Most analytics engineers have to deal with both relational (typically structured data) and non-relational data (typically unstructured data) coming in from multiple sources. The data is then transformed until it ultimately gets modeled into data entities using relational modeling approaches. More on non-relational databases in the following section, but in a nutshell, structured data is data that can be easily stored in a relational database system, while unstructured data is composed of formats that cannot easily (or at all) be broken down into tabular data. Common examples of unstructured data include video files, PDFs, audio files, and social media posts.
Another popular format is semi-structured data which is inherently difficult to organize into rows and columns, but contains semantic markup that makes it possible to extract the underlying information. Some examples include XML and JSON.
Relational data warehouses provide relational databases that are specifically optimized for analytical querying rather than transaction processing. Increasingly, data warehouses are providing better support for unstructured data, or data that cannot be stored in relational tables. .
Even when analytics engineers do not physically enforce relationships at the database level (many modern data warehouses allow for defining relational constraints but do not actually enforce them), they do follow a relational process. This process enables them to still organize the data into logical entities whenever possible, and in order to make sure that the data is not redundant and easily queryable.
Relational database vs. non-relational database
The main difference between a relational and non-relational database is in how they store information. Relational databases are well-suited for data that is structured and store values in tables, and non-relational databases store data in a non-tabular form called unstructured data.
As datasets are becoming dramatically more complex and less structured, the format of the ingested data can sometimes be unpredictable which makes the case for non-relational databases (also called NoSQL).

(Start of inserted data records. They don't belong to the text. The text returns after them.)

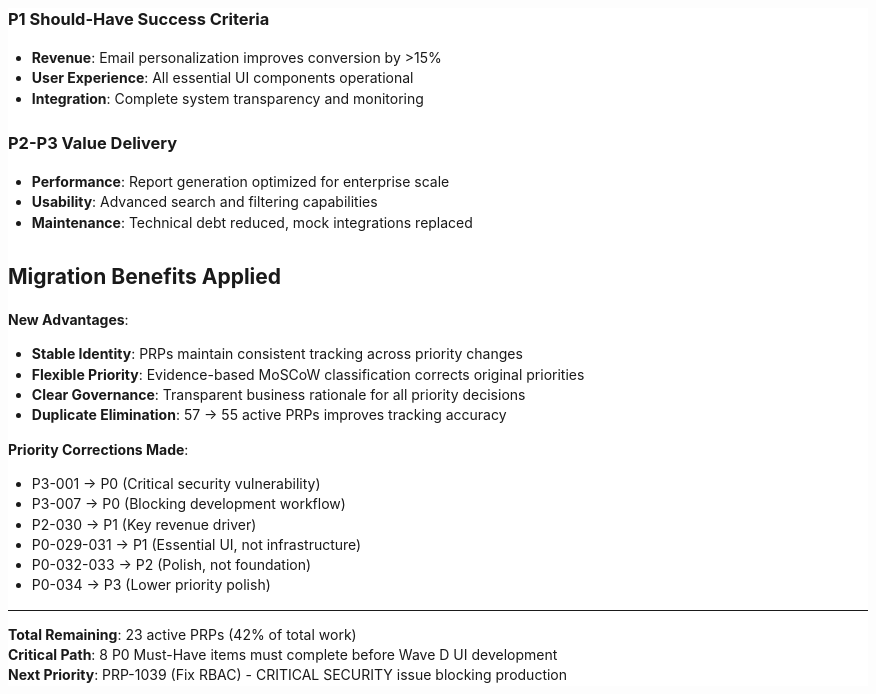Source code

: ### P1 Should-Have Success Criteria
- **Revenue**: Email personalization improves conversion by >15%
- **User Experience**: All essential UI components operational
- **Integration**: Complete system transparency and monitoring

### P2-P3 Value Delivery
- **Performance**: Report generation optimized for enterprise scale
- **Usability**: Advanced search and filtering capabilities
- **Maintenance**: Technical debt reduced, mock integrations replaced

## Migration Benefits Applied

**New Advantages**:
- **Stable Identity**: PRPs maintain consistent tracking across priority changes
- **Flexible Priority**: Evidence-based MoSCoW classification corrects original priorities
- **Clear Governance**: Transparent business rationale for all priority decisions
- **Duplicate Elimination**: 57 → 55 active PRPs improves tracking accuracy

**Priority Corrections Made**:
- P3-001 → P0 (Critical security vulnerability)
- P3-007 → P0 (Blocking development workflow)
- P2-030 → P1 (Key revenue driver)
- P0-029-031 → P1 (Essential UI, not infrastructure)
- P0-032-033 → P2 (Polish, not foundation)
- P0-034 → P3 (Lower priority polish)

---

**Total Remaining**: 23 active PRPs (42% of total work)  
**Critical Path**: 8 P0 Must-Have items must complete before Wave D UI development  
**Next Priority**: PRP-1039 (Fix RBAC) - CRITICAL SECURITY issue blocking production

NoSQL databases are also typically better suited for granular real-time monitoring. On the other hand, relational databases make it easier to look at transformed and aggregated data, making them a more appropriate fit for reporting and analytics.
The below table summarizes the main differences between a relational and a non-relational database:
|Relational Database||Non-Relational Database|
|Data storage||Data is stored in tables.||Data is stored in document files, graph stores, key-value stores, or wide-column stores.|
|Data format||Data is structured.||Data is mainly unstructured.|
|Usage||Mainly used for recording transactions, data modeling, and data analysis.||Mainly used to ingest large volume real-time data streams.|
|Data Integrity||The relationships and constraints defined help ensure higher data integrity.||Non-relational databases do not guarantee data integrity.|
|Scalability||Scalable at a high price tag.||Highly scalable.|
Relational databases store data in a systematic way, and support querying multiple tables together in order to generate business insights.
Often starting off with unorganized and chaotic data, analytics engineers leverage relational databases to bring structure and consistency to their data.
Relational databases also have a strong record of transactional consistency. While some companies are racing to embrace non-relational databases in order to handle the big volume of unstructured data, most of their workloads likely remain transactional and analytical in nature which is why relational databases are very common.